Suncorp

Suncorp Group includes leading general insurance, banking, life insurance, superannuation and investment brands in Australia and New Zealand. The Group has around 16,000 employees and relationships with nine million customers. It is a Top 25 ASX listed company with over $95 billion in assets. Suncorp has five core businesses: Personal Insurance; Commercial Insurance; Vero New Zealand; Suncorp Bank and Suncorp Life. These are supported by corporate and shared services divisions.

At this time Suncorp‘s Red Hat Java platforms run approx 330 JBoss instances and approx 200 Tomcat instances, consuming approx 200 RHEL servers. Both platforms continue to grow at a steady rate.
- Brian Wallace, JBoss Platform Suncorp.

Business Challenge

In 2009 Suncorp needed a new J2EE platform to replace its out-of-support application server platform as the strategic platform for Java applications.

Suncorp has numerous Java development teams supporting hundreds of applications and servicing diverse financial services lines of business. At the time these was no formal Java developers "community" at Suncorp that could be engaged to gather the desires and requirements of the Java developers


Benefits

To provide an easier migration path for legacy applications we decided to build a new shared Tomcat platform based on Red Hat‘s Enterprise Web Server (EWS) product.

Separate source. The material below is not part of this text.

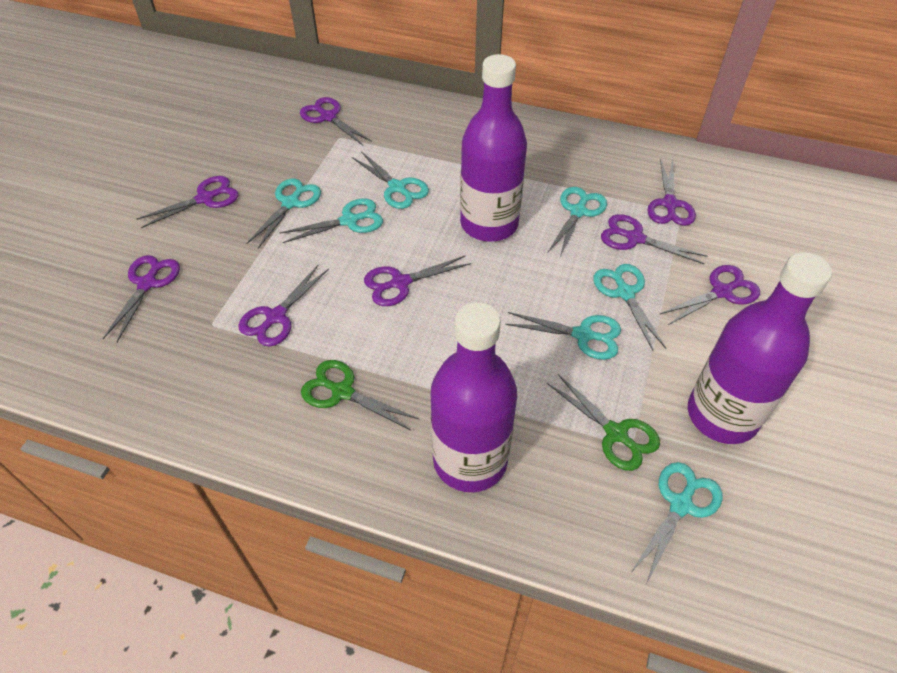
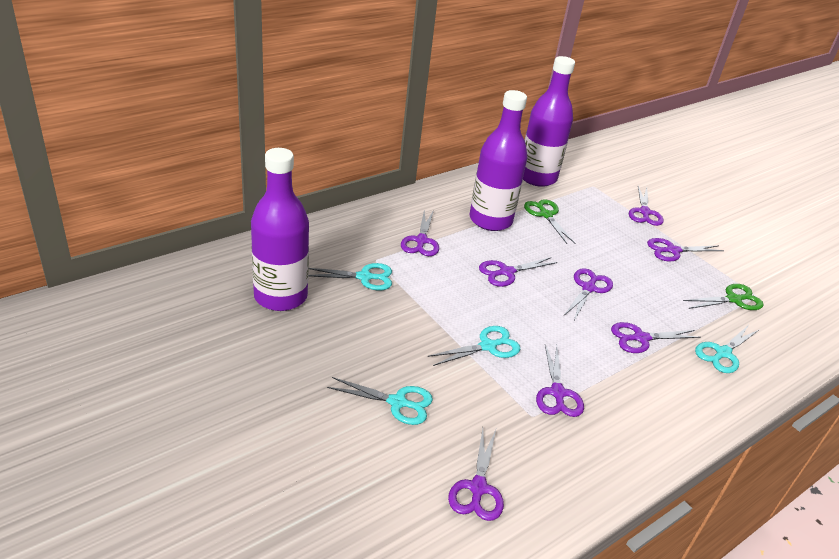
turquoise scissors: [246,178,321,249] [280,199,383,243] [352,151,429,209] [505,312,621,360] [548,187,607,257] [593,264,667,350] [631,462,722,583] = 7 -> [309,263,392,290] [327,377,433,425] [428,326,520,366] [695,325,760,373] = 4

Many of the learnings from the EAP project were transferable to the EWS project allowing this new platform to be delivered in a much shorter time than was the case for the EAP project. To date most application migrations have been to EWS rather than to EAP, although some of the EAP applications consume large numbers of instances.

The application migrations continue and are gathering pace. We eagerly await the release of EAP version 6 (JBoss 7) which introduces a modular micro-container and load-as-required operation which is expected to eliminate the class loading issues that have slowed the move of legacy applications to JBoss.


Quick Facts

Industry: Insurance, banking, superannuation and investment
Geography: Australia and New Zealand
Software: Red Hat® Enterprise Linux®, JBoss Enterprise Application Platform (EAP)

Solution

We created the JBoss Advisory Board, composed of developers from a broad variety of Java teams, to provide input to the project. Later these developers were given formal product training and became the ‘JBoss Champions‘, charged with championing migration to, and adoption of, JBoss in their individual development departments.

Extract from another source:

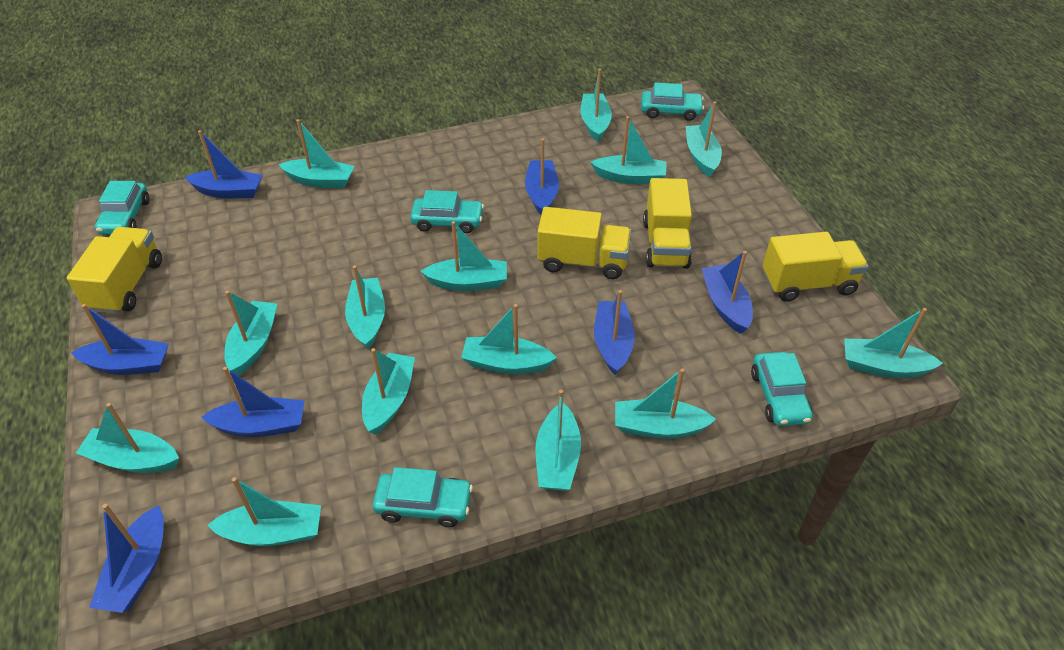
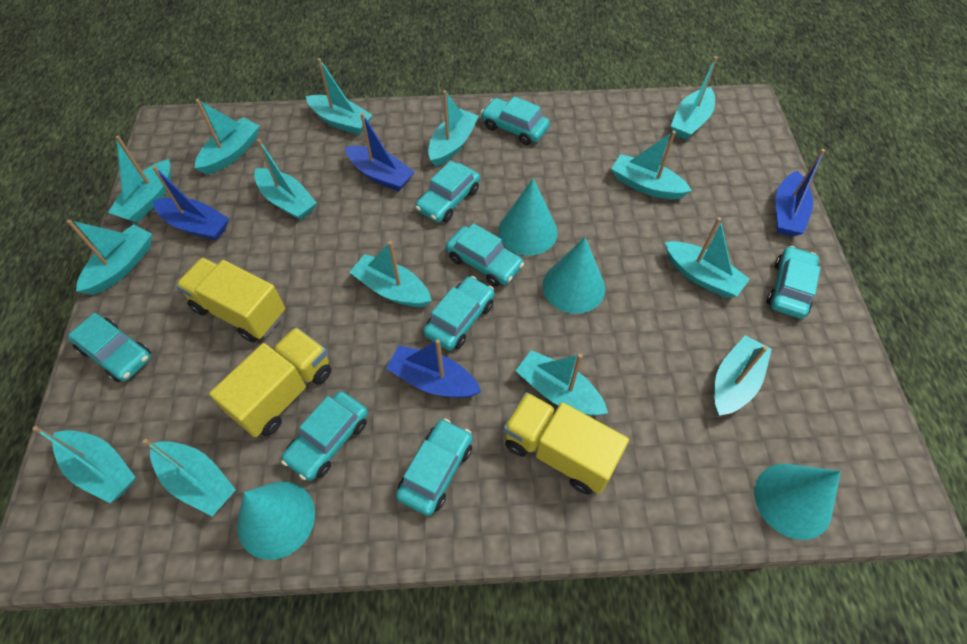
blue boat: [71,304,169,375] [89,504,164,613] [184,130,263,198] [201,367,305,437] [525,138,559,215] [594,290,635,375] [702,251,753,334] = 7 -> [152,166,229,241] [345,113,415,191] [386,339,481,398] [775,149,825,237] = 4
turquoise car: [95,181,149,235] [373,467,473,527] [410,190,484,233] [641,83,704,121] [751,352,813,426] = 5 -> [68,313,151,382] [281,391,368,481] [396,419,473,516] [415,160,480,222] [423,276,495,351] [446,223,524,287] [481,96,550,145] [767,246,821,319] = 8
turquoise cone: none = 0 -> [237,481,315,560] [498,178,558,256] [542,237,605,314] [755,464,841,540] = 4
yellow truck: [67,227,162,314] [537,207,631,279] [643,178,692,269] [763,232,869,302] = 4 -> [176,257,285,343] [209,327,331,437] [503,392,629,495] = 3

JBoss was selected as the technology, and Red Hat‘s Enterprise Application Platform (EAP) was selected as the commercial open source product.

In short order the Middleware team gained sufficient familiarity with the EAP product to make the basic design decisions necessary to start building Suncorp‘s JBoss shared platform. Modifications were made to the out-of-the-box build to ensure efficient use of Suncorp‘s infrastructure platform of virtualised Red Hat Enterprise Linux (RHEL) servers, and to ensure the platform could be managed by a small number of Engineers once it had scaled to thousands of JVM‘s.

Other build modifications allowed satisfaction of requirements such as being able to run multiple instances of JBoss per RHEL server whilst allocating and monitoring resources at the per instance level. During this project we collaborated extensively with Red Hat‘s support staff and on-site consulting Architects and Engineers. Ultimately we supplemented the available knowledge by bringing an Amentra consultant from the US to work with us on-site for some months.

Through the JBoss Champions and with the assistance of Suncorp‘s Applied Research department, extensive application profiling was conducted to determine which applications were expected to be simple to migrate and which would be more complex/expensive. Once the EAP platform was open-for-business the legacy application server platforms were placed into 'Contain' and 'Exit' statuses. Attention now turned to migrating applications to EAP.